For the records that follow, give the number of lines in which the word "hanging" occurs, with nothing added.
*** Records for this task ***
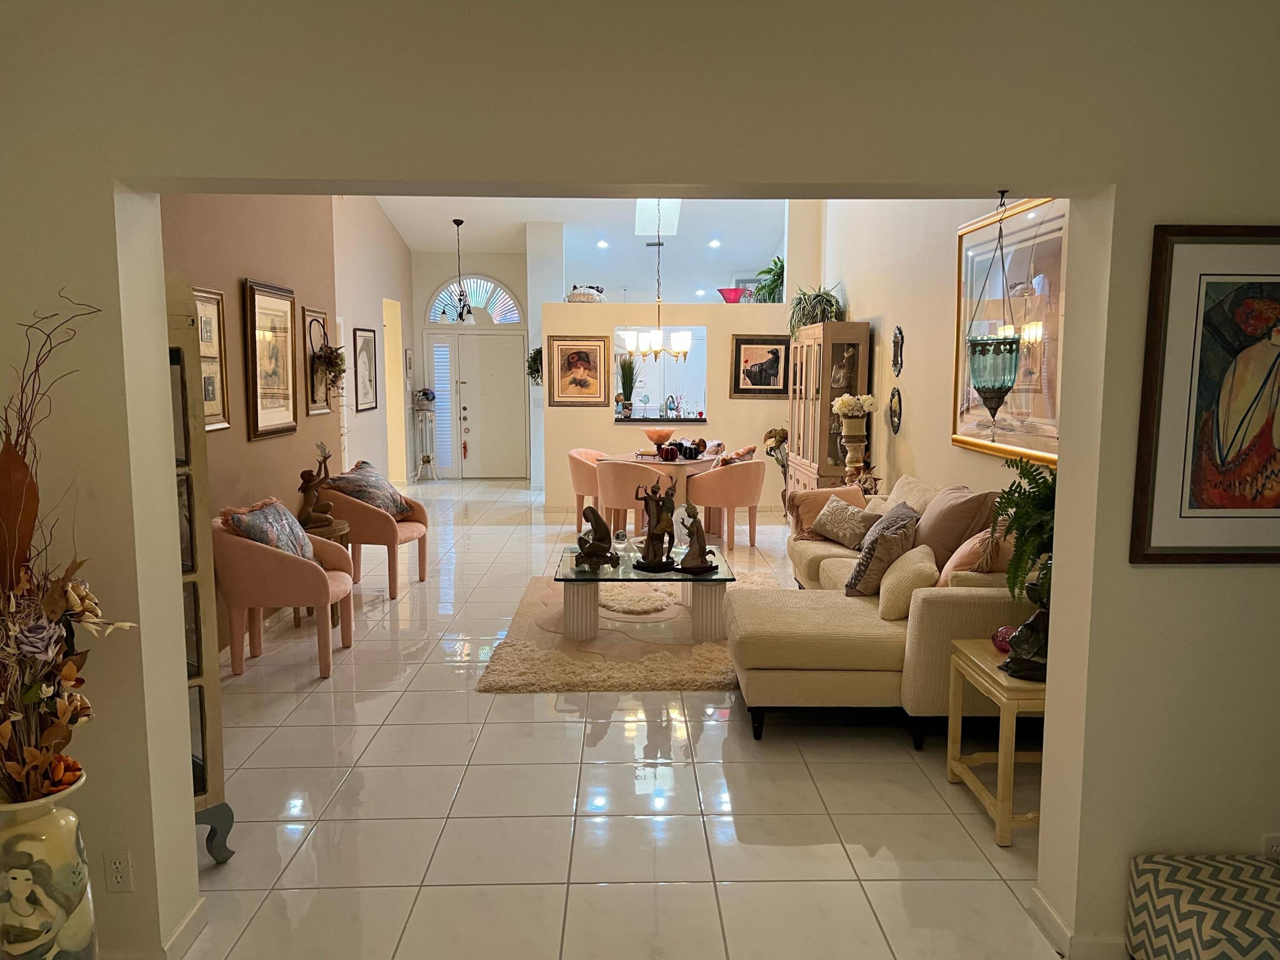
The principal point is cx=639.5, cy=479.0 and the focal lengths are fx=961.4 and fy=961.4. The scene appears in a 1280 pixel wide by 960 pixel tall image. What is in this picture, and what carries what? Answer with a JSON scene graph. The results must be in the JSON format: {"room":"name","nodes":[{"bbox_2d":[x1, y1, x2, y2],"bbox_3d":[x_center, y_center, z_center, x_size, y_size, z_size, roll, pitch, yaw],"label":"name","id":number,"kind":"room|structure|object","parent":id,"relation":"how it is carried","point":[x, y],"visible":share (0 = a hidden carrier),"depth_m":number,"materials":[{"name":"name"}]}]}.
{"room":"living room","nodes":[
{"label":"living room","id":0,"kind":"room"},
{"bbox_2d":[160,191,354,651],"bbox_3d":[-2.353,-0.891,5.044,0.174,3.771,4.812,0,7,-1],"label":"left wall","id":1,"kind":"structure","parent":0,"point":[253,259],"depth_m":5.68,"materials":[{"name":"paint"}]},
{"bbox_2d":[193,285,230,431],"bbox_3d":[-2.231,-0.609,4.911,0.031,0.734,0.558,0,7,-1],"label":"framed picture","id":2,"kind":"object","parent":1,"relation":"attached to","point":[202,340],"visible":0.54,"depth_m":5.05},
{"bbox_2d":[241,278,297,440],"bbox_3d":[-2.272,-0.733,5.928,0.037,0.919,0.717,0,7,-1],"label":"framed picture","id":3,"kind":"object","parent":1,"relation":"attached to","point":[255,383],"visible":0.99,"depth_m":5.88},
{"bbox_2d":[300,305,330,415],"bbox_3d":[-2.301,-0.830,6.858,0.033,0.746,0.540,0,7,-1],"label":"framed picture","id":4,"kind":"object","parent":1,"relation":"attached to","point":[308,315],"visible":0.74,"depth_m":6.79},
{"bbox_2d":[310,343,347,392],"bbox_3d":[-2.206,-0.853,6.865,0.253,0.468,0.391,0,7,-1],"label":"hanging plant","id":5,"kind":"object","parent":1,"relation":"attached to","point":[330,353],"visible":0.99,"depth_m":6.83,"materials":[{"name":"plant"}]},
{"bbox_2d":[329,196,415,489],"bbox_3d":[-3.059,-1.667,10.569,0.185,3.946,5.525,0,7,-1],"label":"hallway wall","id":6,"kind":"structure","parent":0,"point":[372,202],"depth_m":10.87,"materials":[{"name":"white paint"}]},
{"bbox_2d":[353,326,378,412],"bbox_3d":[-2.965,-1.175,10.397,0.030,0.884,0.690,0,7,-1],"label":"framed picture","id":7,"kind":"object","parent":6,"relation":"attached to","point":[364,342],"visible":1,"depth_m":10.35},
{"bbox_2d":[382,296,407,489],"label":"doorway","id":8,"kind":"object","parent":6,"relation":"in","point":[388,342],"visible":0.43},
{"bbox_2d":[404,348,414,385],"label":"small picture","id":9,"kind":"object","parent":6,"relation":"attached to","point":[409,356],"visible":0.98,"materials":[{"name":"white"}]},
{"bbox_2d":[408,243,535,480],"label":"entry wall","id":10,"kind":"structure","parent":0,"point":[497,270],"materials":[{"name":"white paint"}]},
{"bbox_2d":[427,337,452,469],"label":"sidelight window","id":11,"kind":"structure","parent":10,"relation":"in","point":[438,348],"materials":[{"name":"white glass"}]},
{"bbox_2d":[426,275,522,325],"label":"arched window","id":12,"kind":"structure","parent":10,"relation":"in","point":[478,305],"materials":[{"name":"white glass"}]},
{"bbox_2d":[456,336,527,478],"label":"front door","id":13,"kind":"structure","parent":10,"relation":"in","point":[504,348],"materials":[{"name":"white paint"}]},
{"bbox_2d":[380,192,791,303],"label":"ceiling","id":14,"kind":"structure","parent":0,"point":[417,246],"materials":[{"name":"white paint"}]},
{"bbox_2d":[444,218,475,324],"bbox_3d":[-2.106,-2.399,11.210,0.595,1.240,0.593,0,7,-1],"label":"pendant light","id":15,"kind":"object","parent":14,"relation":"hanging from","point":[457,222],"visible":1,"depth_m":11.21,"materials":[{"name":"black metal"}]},
{"bbox_2d":[595,238,609,247],"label":"recessed light","id":16,"kind":"object","parent":14,"relation":"in","point":[602,243],"visible":0.99,"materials":[{"name":"white"}]},
{"bbox_2d":[622,204,691,361],"bbox_3d":[0.155,-1.887,8.650,0.663,1.701,0.639,0,7,-1],"label":"chandelier","id":17,"kind":"object","parent":14,"relation":"hanging from","point":[653,348],"visible":0.99,"depth_m":8.63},
{"bbox_2d":[635,198,682,235],"bbox_3d":[0.206,-3.310,11.277,0.623,0.745,1.236,0,7,-1],"label":"skylight","id":18,"kind":"object","parent":14,"relation":"in","point":[671,210],"visible":0.69,"depth_m":11.63,"materials":[{"name":"white"}]},
{"bbox_2d":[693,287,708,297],"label":"recessed light","id":19,"kind":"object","parent":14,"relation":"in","point":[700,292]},
{"bbox_2d":[707,238,721,247],"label":"recessed light","id":20,"kind":"object","parent":14,"relation":"in","point":[714,243],"visible":0.99,"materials":[{"name":"white"}]},
{"bbox_2d":[188,474,1070,959],"bbox_3d":[-0.269,0.833,6.864,6.814,0.106,14.648,0,7,-1],"label":"floor","id":21,"kind":"structure","parent":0,"point":[449,794],"depth_m":3.50,"materials":[{"name":"tile"}]},
{"bbox_2d":[0,773,98,959],"bbox_3d":[-1.388,1.009,2.198,0.278,0.674,0.273,0,7,-1],"label":"floor vase","id":22,"kind":"object","parent":21,"relation":"on","point":[70,818],"visible":0.86,"depth_m":2.13,"materials":[{"name":"white ceramic"}]},
{"bbox_2d":[0,295,137,798],"bbox_3d":[-1.333,0.204,2.027,0.584,1.129,0.577,0,7,-1],"label":"flower arrangement","id":23,"kind":"object","parent":22,"relation":"in","point":[33,749],"visible":0.98,"depth_m":2.05,"materials":[{"name":"plant"}]},
{"bbox_2d":[163,272,234,863],"bbox_3d":[-1.645,0.303,3.005,0.467,1.891,0.466,7,10,43],"label":"display cabinet","id":24,"kind":"object","parent":21,"relation":"on","point":[213,743],"visible":0.33,"depth_m":3.01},
{"bbox_2d":[212,505,355,678],"bbox_3d":[-1.905,0.572,5.173,0.697,0.828,0.734,0,7,-1],"label":"pink armchair","id":25,"kind":"object","parent":21,"relation":"on","point":[266,552],"visible":0.77,"depth_m":4.90,"materials":[{"name":"pink fabric"}]},
{"bbox_2d":[221,496,315,559],"bbox_3d":[-1.982,0.320,5.181,0.323,0.386,0.585,0,7,-1],"label":"throw pillow","id":26,"kind":"object","parent":25,"relation":"on","point":[255,522],"visible":0.67,"depth_m":5.05,"materials":[{"name":"fabric"}]},
{"bbox_2d":[296,520,351,626],"bbox_3d":[-2.041,0.591,6.058,0.435,0.592,0.462,0,7,-1],"label":"side table","id":27,"kind":"object","parent":21,"relation":"on","point":[340,522],"visible":0.22,"depth_m":5.99,"materials":[{"name":"brown wood"}]},
{"bbox_2d":[295,441,338,529],"bbox_3d":[-1.999,0.035,5.911,0.261,0.544,0.201,0,7,-1],"label":"figurine","id":28,"kind":"object","parent":27,"relation":"on","point":[308,501],"visible":0.94,"depth_m":5.88,"materials":[{"name":"brown"}]},
{"bbox_2d":[316,478,429,598],"bbox_3d":[-1.907,0.362,6.891,0.749,0.819,0.749,2,7,13],"label":"armchair","id":29,"kind":"object","parent":21,"relation":"on","point":[380,520],"visible":0.66,"depth_m":6.61,"materials":[{"name":"fabric"}]},
{"bbox_2d":[327,461,412,517],"bbox_3d":[-1.957,0.089,6.984,0.445,0.379,0.611,2,7,15],"label":"throw pillow","id":30,"kind":"object","parent":29,"relation":"on","point":[377,485],"visible":0.79,"depth_m":6.84,"materials":[{"name":"fabric"}]},
{"bbox_2d":[413,408,440,480],"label":"plant stand","id":31,"kind":"object","parent":21,"relation":"on","point":[427,466],"visible":0.97,"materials":[{"name":"metal"}]},
{"bbox_2d":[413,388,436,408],"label":"flower arrangement","id":32,"kind":"object","parent":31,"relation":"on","point":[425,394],"visible":0.97,"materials":[{"name":"plant"}]},
{"bbox_2d":[567,446,605,533],"bbox_3d":[-0.371,0.117,9.023,0.619,0.813,0.624,0,7,-1],"label":"dining chair","id":33,"kind":"object","parent":21,"relation":"on","point":[584,480],"visible":0.52,"depth_m":8.84,"materials":[{"name":"fabric"}]},
{"bbox_2d":[474,565,782,694],"bbox_3d":[0.106,0.866,6.082,1.878,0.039,2.553,0,7,-1],"label":"area rug","id":34,"kind":"object","parent":21,"relation":"on","point":[709,673],"visible":0.64,"depth_m":5.39,"materials":[{"name":"beige carpet"}]},
{"bbox_2d":[553,544,735,642],"bbox_3d":[0.013,0.676,6.011,1.086,0.384,1.159,0,7,-1],"label":"coffee table","id":35,"kind":"object","parent":34,"relation":"on","point":[589,617],"visible":0.81,"depth_m":5.55,"materials":[{"name":"glass"}]},
{"bbox_2d":[572,504,620,569],"bbox_3d":[-0.260,0.337,5.690,0.297,0.355,0.267,0,7,-1],"label":"sculpture","id":36,"kind":"object","parent":35,"relation":"on","point":[589,547],"visible":0.99,"depth_m":5.66,"materials":[{"name":"brown metal"}]},
{"bbox_2d":[633,482,677,572],"bbox_3d":[0.099,0.268,5.658,0.302,0.520,0.202,0,7,-1],"label":"sculpture","id":37,"kind":"object","parent":35,"relation":"on","point":[647,558],"visible":0.99,"depth_m":5.63,"materials":[{"name":"brown metal"}]},
{"bbox_2d":[675,503,717,574],"bbox_3d":[0.325,0.334,5.582,0.236,0.403,0.183,-2,7,-18],"label":"figurine","id":38,"kind":"object","parent":35,"relation":"on","point":[687,563],"visible":0.99,"depth_m":5.56,"materials":[{"name":"brown metal"}]},
{"bbox_2d":[595,458,672,539],"bbox_3d":[-0.081,0.225,8.153,0.623,0.822,0.602,3,8,23],"label":"dining chair","id":39,"kind":"object","parent":21,"relation":"on","point":[624,480],"visible":0.77,"depth_m":7.90,"materials":[{"name":"fabric"}]},
{"bbox_2d":[614,450,726,539],"bbox_3d":[0.263,0.161,9.032,1.073,0.743,1.105,0,7,-1],"label":"dining table","id":40,"kind":"object","parent":21,"relation":"on","point":[679,463],"visible":0.5,"depth_m":8.75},
{"bbox_2d":[645,427,674,450],"bbox_3d":[0.189,-0.374,9.224,0.299,0.222,0.305,0,7,-1],"label":"bowl","id":41,"kind":"object","parent":40,"relation":"on","point":[653,437],"visible":0.98,"depth_m":9.14,"materials":[{"name":"orange glass"}]},
{"bbox_2d":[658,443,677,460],"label":"decorative pumpkin","id":42,"kind":"object","parent":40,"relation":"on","point":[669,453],"visible":0.99,"depth_m":8.55,"materials":[{"name":"red"}]},
{"bbox_2d":[676,440,699,459],"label":"decorative pumpkins","id":43,"kind":"object","parent":40,"relation":"on","point":[685,453],"visible":0.99,"depth_m":8.66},
{"bbox_2d":[687,456,766,548],"bbox_3d":[0.773,0.189,8.437,0.658,0.802,0.646,0,7,-1],"label":"dining chair","id":44,"kind":"object","parent":21,"relation":"on","point":[727,474],"visible":0.99,"depth_m":8.23,"materials":[{"name":"fabric"}]},
{"bbox_2d":[716,444,756,465],"bbox_3d":[0.867,-0.123,8.747,0.277,0.378,0.449,3,8,25],"label":"throw pillow","id":45,"kind":"object","parent":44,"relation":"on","point":[751,450],"visible":0.37,"depth_m":8.62,"materials":[{"name":"fabric"}]},
{"bbox_2d":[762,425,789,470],"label":"flower arrangement","id":46,"kind":"object","parent":21,"relation":"on","point":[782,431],"visible":0.64,"depth_m":9.95,"materials":[{"name":"plant"}]},
{"bbox_2d":[788,320,870,492],"bbox_3d":[1.680,-0.430,8.737,0.472,1.932,1.225,0,7,-1],"label":"china cabinet","id":47,"kind":"object","parent":21,"relation":"on","point":[812,402],"visible":0.68,"depth_m":8.25,"materials":[{"name":"brown wood"}]},
{"bbox_2d":[788,283,843,336],"bbox_3d":[1.604,-1.538,8.834,0.591,0.536,0.617,-1,7,-11],"label":"potted plant","id":48,"kind":"object","parent":47,"relation":"on","point":[822,299],"visible":0.79,"depth_m":8.76,"materials":[{"name":"green plant"}]},
{"bbox_2d":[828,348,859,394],"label":"figurine","id":49,"kind":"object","parent":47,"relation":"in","point":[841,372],"visible":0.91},
{"bbox_2d":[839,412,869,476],"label":"vase","id":50,"kind":"object","parent":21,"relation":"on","point":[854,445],"visible":0.85,"depth_m":7.31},
{"bbox_2d":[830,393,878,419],"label":"white flowers","id":51,"kind":"object","parent":50,"relation":"in","point":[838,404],"visible":0.89,"depth_m":7.57,"materials":[{"name":"white plant"}]},
{"bbox_2d":[726,470,1040,744],"bbox_3d":[1.207,0.506,5.266,1.527,0.922,2.697,0,7,-1],"label":"sectional sofa","id":52,"kind":"object","parent":21,"relation":"on","point":[820,635],"visible":0.53,"depth_m":4.15,"materials":[{"name":"beige fabric"}]},
{"bbox_2d":[785,485,864,539],"bbox_3d":[1.204,0.206,6.160,0.513,0.329,0.260,0,7,-1],"label":"throw pillow","id":53,"kind":"object","parent":52,"relation":"on","point":[798,514],"visible":0.55,"depth_m":6.12,"materials":[{"name":"fabric"}]},
{"bbox_2d":[810,494,880,548],"bbox_3d":[1.247,0.257,5.871,0.247,0.280,0.478,-3,8,-23],"label":"throw pillow","id":54,"kind":"object","parent":52,"relation":"on","point":[828,534],"visible":0.97,"depth_m":5.76,"materials":[{"name":"fabric"}]},
{"bbox_2d":[844,501,920,596],"bbox_3d":[1.229,0.359,4.845,0.307,0.424,0.488,3,8,20],"label":"throw pillow","id":55,"kind":"object","parent":52,"relation":"on","point":[859,571],"visible":0.92,"depth_m":4.68,"materials":[{"name":"grey fabric"}]},
{"bbox_2d":[874,543,938,619],"bbox_3d":[1.245,0.472,4.458,0.272,0.293,0.414,2,7,13],"label":"throw pillow","id":56,"kind":"object","parent":52,"relation":"on","point":[921,555],"visible":0.87,"depth_m":4.30,"materials":[{"name":"beige fabric"}]},
{"bbox_2d":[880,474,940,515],"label":"beige pillow","id":57,"kind":"object","parent":52,"relation":"on","point":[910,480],"visible":0.36,"depth_m":5.48,"materials":[{"name":"beige fabric"}]},
{"bbox_2d":[911,483,996,568],"bbox_3d":[1.557,0.270,4.902,0.330,0.472,0.591,0,7,-1],"label":"throw pillow","id":58,"kind":"object","parent":52,"relation":"on","point":[931,542],"visible":0.7,"depth_m":4.70,"materials":[{"name":"fabric"}]},
{"bbox_2d":[936,525,1011,587],"bbox_3d":[1.552,0.391,4.348,0.354,0.400,0.461,2,7,14],"label":"throw pillow","id":59,"kind":"object","parent":52,"relation":"on","point":[955,560],"visible":0.46,"depth_m":4.20,"materials":[{"name":"fabric"}]},
{"bbox_2d":[944,638,1044,847],"bbox_3d":[1.440,0.926,3.443,0.516,0.552,0.555,0,7,-1],"label":"side table","id":60,"kind":"object","parent":21,"relation":"on","point":[1005,818],"visible":0.5,"depth_m":3.32,"materials":[{"name":"wood"}]},
{"bbox_2d":[991,624,1016,653],"bbox_3d":[1.371,0.603,3.583,0.121,0.104,0.121,0,7,-1],"label":"red ball","id":61,"kind":"object","parent":60,"relation":"on","point":[1000,633],"visible":0.6,"depth_m":3.56,"materials":[{"name":"red glass"}]},
{"bbox_2d":[996,592,1048,680],"bbox_3d":[1.347,0.507,3.248,0.237,0.310,0.231,7,10,45],"label":"black sculpture","id":62,"kind":"object","parent":60,"relation":"on","point":[1034,619],"visible":0.64,"depth_m":3.20,"materials":[{"name":"black metal"}]},
{"bbox_2d":[1124,854,1279,959],"bbox_3d":[1.509,1.162,2.271,0.525,0.357,0.490,0,7,-1],"label":"patterned ottoman","id":63,"kind":"object","parent":21,"relation":"on","point":[1183,907],"visible":1,"depth_m":2.28,"materials":[{"name":"fabric"}]},
{"bbox_2d":[0,0,1279,959],"bbox_3d":[0.124,-0.300,2.468,4.824,3.221,0.218,0,7,-1],"label":"front wall","id":64,"kind":"structure","parent":0,"point":[1143,230],"depth_m":2.35,"materials":[{"name":"paint"}]},
{"bbox_2d":[103,848,133,891],"bbox_3d":[-1.340,1.007,2.470,0.070,0.116,0.009,0,7,-1],"label":"wall outlet","id":65,"kind":"object","parent":64,"relation":"attached to","point":[118,880],"visible":0.99,"depth_m":2.47,"materials":[{"name":"white plastic"}]},
{"bbox_2d":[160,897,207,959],"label":"baseboard","id":66,"kind":"structure","parent":64,"relation":"attached to","point":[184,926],"depth_m":2.58,"materials":[{"name":"white paint"}]},
{"bbox_2d":[964,188,1022,432],"bbox_3d":[1.091,-0.494,2.934,0.172,0.766,0.170,0,7,-1],"label":"hanging lantern","id":67,"kind":"object","parent":64,"relation":"hanging from","point":[1000,396],"visible":0.99,"depth_m":2.90,"materials":[{"name":"teal glass"}]},
{"bbox_2d":[1028,887,1128,959],"bbox_3d":[1.278,1.243,2.465,0.278,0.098,0.649,0,7,-1],"label":"baseboard","id":68,"kind":"structure","parent":64,"relation":"attached to","point":[1050,915],"depth_m":2.56,"materials":[{"name":"white paint"}]},
{"bbox_2d":[1129,225,1279,565],"bbox_3d":[1.571,-0.199,2.384,0.658,0.850,0.031,0,7,-1],"label":"framed painting","id":69,"kind":"object","parent":64,"relation":"attached to","point":[1278,356],"visible":1,"depth_m":2.38},
{"bbox_2d":[1262,833,1279,857],"bbox_3d":[1.664,0.987,2.514,0.065,0.117,0.009,0,7,-1],"label":"wall socket","id":70,"kind":"object","parent":64,"relation":"attached to","point":[1276,840],"visible":0.51,"depth_m":2.51,"materials":[{"name":"white plastic"}]},
{"bbox_2d":[545,303,795,516],"bbox_3d":[0.430,-1.443,10.229,3.127,3.625,0.279,0,7,-1],"label":"partition wall","id":71,"kind":"structure","parent":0,"point":[613,321],"depth_m":10.14,"materials":[{"name":"beige paint"}]},
{"bbox_2d":[526,346,543,384],"bbox_3d":[-1.135,-1.288,11.001,0.348,0.486,0.406,0,7,-1],"label":"hanging plant","id":72,"kind":"object","parent":71,"relation":"attached to","point":[536,358],"visible":0.54,"depth_m":10.93,"materials":[{"name":"green plant"}]},
{"bbox_2d":[547,336,611,407],"bbox_3d":[-0.652,-1.147,10.212,0.655,0.749,0.033,0,7,-1],"label":"framed painting","id":73,"kind":"object","parent":71,"relation":"attached to","point":[581,383],"visible":1,"depth_m":10.20},
{"bbox_2d":[566,283,605,301],"bbox_3d":[-0.574,-2.003,10.371,0.505,0.213,0.296,0,7,-1],"label":"basket","id":74,"kind":"object","parent":71,"relation":"on","point":[573,294],"visible":0.75,"depth_m":10.26,"materials":[{"name":"white wicker"}]},
{"bbox_2d":[613,412,704,423],"bbox_3d":[0.240,-0.634,10.348,1.174,0.066,0.558,0,7,-1],"label":"pass-through counter","id":75,"kind":"object","parent":71,"relation":"attached to","point":[645,420],"visible":0.77,"depth_m":10.17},
{"bbox_2d":[616,352,637,415],"bbox_3d":[-0.140,-1.042,10.223,0.401,0.715,0.405,0,7,-1],"label":"potted plant","id":76,"kind":"object","parent":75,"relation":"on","point":[632,380],"visible":0.94,"depth_m":10.19,"materials":[{"name":"green plant"}]},
{"bbox_2d":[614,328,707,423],"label":"pass-through window","id":77,"kind":"object","parent":71,"relation":"in","point":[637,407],"visible":0.61,"depth_m":10.32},
{"bbox_2d":[716,286,747,302],"bbox_3d":[1.005,-1.964,10.427,0.378,0.179,0.381,-6,9,-40],"label":"red bowl","id":78,"kind":"object","parent":71,"relation":"on","point":[730,291],"visible":0.82,"depth_m":10.29,"materials":[{"name":"red glass"}]},
{"bbox_2d":[730,334,788,397],"bbox_3d":[1.290,-1.192,10.188,0.636,0.655,0.034,0,7,-1],"label":"framed picture","id":79,"kind":"object","parent":71,"relation":"attached to","point":[772,350],"visible":0.98,"depth_m":10.18},
{"bbox_2d":[751,256,786,301],"bbox_3d":[1.505,-2.154,10.651,0.571,0.609,0.575,0,7,-1],"label":"potted plant","id":80,"kind":"object","parent":71,"relation":"on","point":[775,262],"visible":0.69,"depth_m":10.58,"materials":[{"name":"green plant"}]},
{"bbox_2d":[812,193,1059,500],"bbox_3d":[1.987,-1.184,6.581,0.166,4.055,7.757,0,7,-1],"label":"right wall","id":81,"kind":"structure","parent":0,"point":[867,310],"depth_m":6.90,"materials":[{"name":"paint"}]},
{"bbox_2d":[887,387,903,433],"bbox_3d":[1.867,-0.501,7.042,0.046,0.330,0.283,0,7,-1],"label":"oval mirror","id":82,"kind":"object","parent":81,"relation":"attached to","point":[897,415],"visible":0.98,"depth_m":7.03,"materials":[{"name":"black"}]},
{"bbox_2d":[890,325,904,375],"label":"wall mirror","id":83,"kind":"object","parent":81,"relation":"attached to","point":[897,348],"visible":0.98,"depth_m":7.01,"materials":[{"name":"black"}]},
{"bbox_2d":[951,196,1064,464],"bbox_3d":[1.943,-0.780,5.053,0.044,1.300,1.519,0,7,-1],"label":"framed picture","id":84,"kind":"object","parent":81,"relation":"attached to","point":[1024,437],"visible":0.66,"depth_m":4.98},
{"bbox_2d":[986,455,1057,606],"bbox_3d":[1.429,0.229,3.335,0.512,0.610,0.536,0,7,-1],"label":"fern","id":85,"kind":"object","parent":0,"point":[1029,496],"visible":0.49,"depth_m":3.31,"materials":[{"name":"green plant"}]}
]}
***
### Response below
5